“So we actually began . . . as if painting were not only dead but had never existed.”
—Barnett Newman, 1967
“Epic Abstraction: Pollock to Herrera” is an ongoing exhibition to open to the public this upcoming Monday, Dec. 17th, in the Lila Acheson Wallace Wing of The Met. “Epic” in this title points both to the physical scale of the paintings and to the expansive ideas represented in these artworks—subjects ranging from time, to history, to the existential self. The collection expands beyond the familiar artworks of the New York school of the mid-twentieth century (Jackson Pollock, Willem de Kooning, Mark Rothko, etc.) to include works by artists that have reinterpreted and reinvented the idea of abstraction.
While Pollock was celebrated and canonized for his drip paintings for a significant portion of his short life, Herrera, an immigrant woman from Cuba, only began receiving recognition very recently—despite having prefigured later artistic trends such as Op art and minimalism.

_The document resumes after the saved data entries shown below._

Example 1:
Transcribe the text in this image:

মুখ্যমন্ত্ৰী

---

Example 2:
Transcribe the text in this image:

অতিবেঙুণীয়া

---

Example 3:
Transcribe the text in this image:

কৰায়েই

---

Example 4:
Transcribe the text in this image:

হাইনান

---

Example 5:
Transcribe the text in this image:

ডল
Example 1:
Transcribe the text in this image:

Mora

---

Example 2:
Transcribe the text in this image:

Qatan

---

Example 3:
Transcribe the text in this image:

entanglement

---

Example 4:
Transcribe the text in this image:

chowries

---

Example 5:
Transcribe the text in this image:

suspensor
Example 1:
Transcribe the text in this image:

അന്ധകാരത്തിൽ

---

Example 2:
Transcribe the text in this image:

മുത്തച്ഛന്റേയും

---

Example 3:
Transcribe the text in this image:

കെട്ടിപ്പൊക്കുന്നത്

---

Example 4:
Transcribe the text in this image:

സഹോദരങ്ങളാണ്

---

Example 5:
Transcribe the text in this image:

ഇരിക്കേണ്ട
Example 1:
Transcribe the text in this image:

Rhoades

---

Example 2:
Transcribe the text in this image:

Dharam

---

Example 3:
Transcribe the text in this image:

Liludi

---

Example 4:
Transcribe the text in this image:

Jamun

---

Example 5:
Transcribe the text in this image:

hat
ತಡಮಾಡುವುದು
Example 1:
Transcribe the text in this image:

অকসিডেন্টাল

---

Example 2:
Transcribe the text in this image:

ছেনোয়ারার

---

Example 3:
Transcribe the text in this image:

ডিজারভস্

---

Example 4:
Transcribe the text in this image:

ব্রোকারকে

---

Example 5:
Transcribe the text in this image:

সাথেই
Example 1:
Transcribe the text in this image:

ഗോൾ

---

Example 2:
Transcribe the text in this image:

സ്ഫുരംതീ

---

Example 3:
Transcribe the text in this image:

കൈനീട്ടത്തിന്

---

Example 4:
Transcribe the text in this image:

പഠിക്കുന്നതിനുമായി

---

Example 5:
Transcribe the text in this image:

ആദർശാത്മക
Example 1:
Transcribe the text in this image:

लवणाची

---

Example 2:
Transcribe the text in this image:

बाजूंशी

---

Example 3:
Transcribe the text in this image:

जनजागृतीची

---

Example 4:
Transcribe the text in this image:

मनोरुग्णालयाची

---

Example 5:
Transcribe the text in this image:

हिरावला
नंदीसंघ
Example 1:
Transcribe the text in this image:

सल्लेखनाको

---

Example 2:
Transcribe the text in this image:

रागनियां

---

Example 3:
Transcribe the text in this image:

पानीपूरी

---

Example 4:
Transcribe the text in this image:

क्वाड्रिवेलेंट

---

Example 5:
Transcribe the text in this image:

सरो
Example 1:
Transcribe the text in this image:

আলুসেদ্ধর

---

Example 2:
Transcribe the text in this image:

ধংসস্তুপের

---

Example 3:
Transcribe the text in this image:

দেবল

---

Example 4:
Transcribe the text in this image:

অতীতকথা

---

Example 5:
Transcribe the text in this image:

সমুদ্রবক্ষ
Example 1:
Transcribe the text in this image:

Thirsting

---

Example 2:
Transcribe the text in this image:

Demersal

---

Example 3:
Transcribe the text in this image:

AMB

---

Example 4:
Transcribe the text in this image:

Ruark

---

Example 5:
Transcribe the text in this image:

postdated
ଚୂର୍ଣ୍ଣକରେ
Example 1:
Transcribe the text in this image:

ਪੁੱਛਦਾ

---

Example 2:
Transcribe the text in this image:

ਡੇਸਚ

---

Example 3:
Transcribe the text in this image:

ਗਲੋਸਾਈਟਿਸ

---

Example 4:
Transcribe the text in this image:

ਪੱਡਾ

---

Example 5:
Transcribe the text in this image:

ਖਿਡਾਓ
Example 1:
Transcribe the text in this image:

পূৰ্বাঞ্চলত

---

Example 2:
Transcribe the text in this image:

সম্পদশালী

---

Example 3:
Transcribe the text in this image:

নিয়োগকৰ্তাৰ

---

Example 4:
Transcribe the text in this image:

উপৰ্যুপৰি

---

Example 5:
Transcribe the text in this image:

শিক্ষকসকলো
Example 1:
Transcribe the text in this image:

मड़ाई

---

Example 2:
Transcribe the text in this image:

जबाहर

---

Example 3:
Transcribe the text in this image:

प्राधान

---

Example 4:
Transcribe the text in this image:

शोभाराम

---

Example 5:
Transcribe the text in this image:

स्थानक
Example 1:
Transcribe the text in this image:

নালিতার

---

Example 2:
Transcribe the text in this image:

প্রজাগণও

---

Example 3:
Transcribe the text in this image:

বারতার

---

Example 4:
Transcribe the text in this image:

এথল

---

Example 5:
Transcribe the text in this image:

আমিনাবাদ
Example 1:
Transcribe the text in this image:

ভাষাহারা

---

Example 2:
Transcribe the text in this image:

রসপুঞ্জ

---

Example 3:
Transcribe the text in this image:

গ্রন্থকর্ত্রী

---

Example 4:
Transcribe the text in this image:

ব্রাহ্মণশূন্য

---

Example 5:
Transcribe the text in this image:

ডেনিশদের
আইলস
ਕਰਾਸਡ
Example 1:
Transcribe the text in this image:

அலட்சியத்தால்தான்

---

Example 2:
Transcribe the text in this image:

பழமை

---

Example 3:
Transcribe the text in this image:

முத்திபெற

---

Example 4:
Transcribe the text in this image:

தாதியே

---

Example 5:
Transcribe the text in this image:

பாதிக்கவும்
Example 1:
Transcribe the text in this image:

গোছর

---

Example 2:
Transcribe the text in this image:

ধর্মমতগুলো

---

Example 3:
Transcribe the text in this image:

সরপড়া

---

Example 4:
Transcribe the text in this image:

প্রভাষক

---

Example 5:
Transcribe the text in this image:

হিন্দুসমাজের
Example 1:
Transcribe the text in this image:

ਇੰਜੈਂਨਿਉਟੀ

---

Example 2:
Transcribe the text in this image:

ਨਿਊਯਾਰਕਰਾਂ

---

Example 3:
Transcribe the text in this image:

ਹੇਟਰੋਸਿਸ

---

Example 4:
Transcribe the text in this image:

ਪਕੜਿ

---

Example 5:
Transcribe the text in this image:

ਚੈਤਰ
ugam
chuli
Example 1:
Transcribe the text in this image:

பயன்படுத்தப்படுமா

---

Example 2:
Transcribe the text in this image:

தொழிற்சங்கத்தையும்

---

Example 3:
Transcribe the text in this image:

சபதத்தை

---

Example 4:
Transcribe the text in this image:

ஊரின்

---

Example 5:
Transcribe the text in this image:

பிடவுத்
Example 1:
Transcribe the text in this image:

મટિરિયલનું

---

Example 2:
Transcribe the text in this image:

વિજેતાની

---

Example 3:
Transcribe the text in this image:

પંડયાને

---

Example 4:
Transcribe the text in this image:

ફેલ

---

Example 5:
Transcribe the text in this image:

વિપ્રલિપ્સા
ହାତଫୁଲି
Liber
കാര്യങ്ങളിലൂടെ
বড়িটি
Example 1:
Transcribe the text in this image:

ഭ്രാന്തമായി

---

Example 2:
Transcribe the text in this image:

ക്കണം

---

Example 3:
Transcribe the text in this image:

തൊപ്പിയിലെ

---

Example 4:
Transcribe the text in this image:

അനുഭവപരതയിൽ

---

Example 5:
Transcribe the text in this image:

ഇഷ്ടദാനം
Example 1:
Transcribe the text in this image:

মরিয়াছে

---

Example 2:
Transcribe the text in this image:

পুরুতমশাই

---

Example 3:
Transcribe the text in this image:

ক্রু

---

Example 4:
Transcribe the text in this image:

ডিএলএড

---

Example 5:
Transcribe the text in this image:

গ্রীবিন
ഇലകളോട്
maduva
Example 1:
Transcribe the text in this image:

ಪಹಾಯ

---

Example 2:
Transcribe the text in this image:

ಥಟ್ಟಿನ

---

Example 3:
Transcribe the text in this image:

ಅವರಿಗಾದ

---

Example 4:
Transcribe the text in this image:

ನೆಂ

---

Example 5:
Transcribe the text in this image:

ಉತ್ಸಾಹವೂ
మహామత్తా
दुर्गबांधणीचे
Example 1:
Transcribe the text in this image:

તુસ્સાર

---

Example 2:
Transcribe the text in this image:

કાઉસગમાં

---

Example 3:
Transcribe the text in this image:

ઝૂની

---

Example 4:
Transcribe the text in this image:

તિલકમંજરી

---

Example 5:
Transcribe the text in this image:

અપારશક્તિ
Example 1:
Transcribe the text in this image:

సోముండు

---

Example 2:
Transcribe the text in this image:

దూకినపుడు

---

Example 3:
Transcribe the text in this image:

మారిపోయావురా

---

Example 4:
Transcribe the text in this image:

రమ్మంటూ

She had been practicing and refining the idea of abstraction since the fifties in New York, alongside her more publicized peers such as Leon Polk Smith and Barnett Newman. The collection in this exhibit, referenced by the second half of the title, “Pollock to Herrera,” aims to emphasize the inclusion of artists previously marginalized, and place them in conversation with the more well known white male artists of abstract expressionism.
Carmen Herrera, Equilibrio, 2012
Herrera—born in Havana, Cuba in 1915—had faced significant discrimination in the New York art world until her long-overdue recognition in the early 2000s when she was included at the Frederico Sève Gallery with other female geometric painters. Since then, her artistic vision has been acknowledged, and the artist is now recognized for her geometric abstraction paired with her reductive color palette and impeccable application. At age 103, she continues to work in her Manhattan studio today. Her 2012 piece, Equilibrio, brings formal oppositions into balance: three isosceles triangles are balanced on top of each other, and a stark contrast is represented between positive and negative spaces.
Louise Nevelson, Mrs. N’s Palace, 1964–77
In the same room as Herrera’s Equilibrio breathes Louise Nevelson’s massive sculpture Mrs. N’s Palace, which dominates the entire space with its imposing size and monochromatic black. Nevelson, another immigrant woman from Ukraine, was especially fascinated with Cubism. In the 1930s, Nevelson traveled to Munich, Germany, to study Cubism. Cubist techniques seep profoundly into her sculptures including this one, where the assemblage of disparate found objects seems to represent multiple planes of perspective and are forced to create a uniform whole. Like her abstract expressionist contemporaries Rothko and Newman, she believed in evoking a sense of spiritual transcendence; her sculptures often resemble chapels or meditative spaces, and such ethereal emotions are heightened by her characteristic use of monochromatic black or white.
“Epic Abstraction” is a living exhibit; pieces will continue to be added and replaced to match our changing times.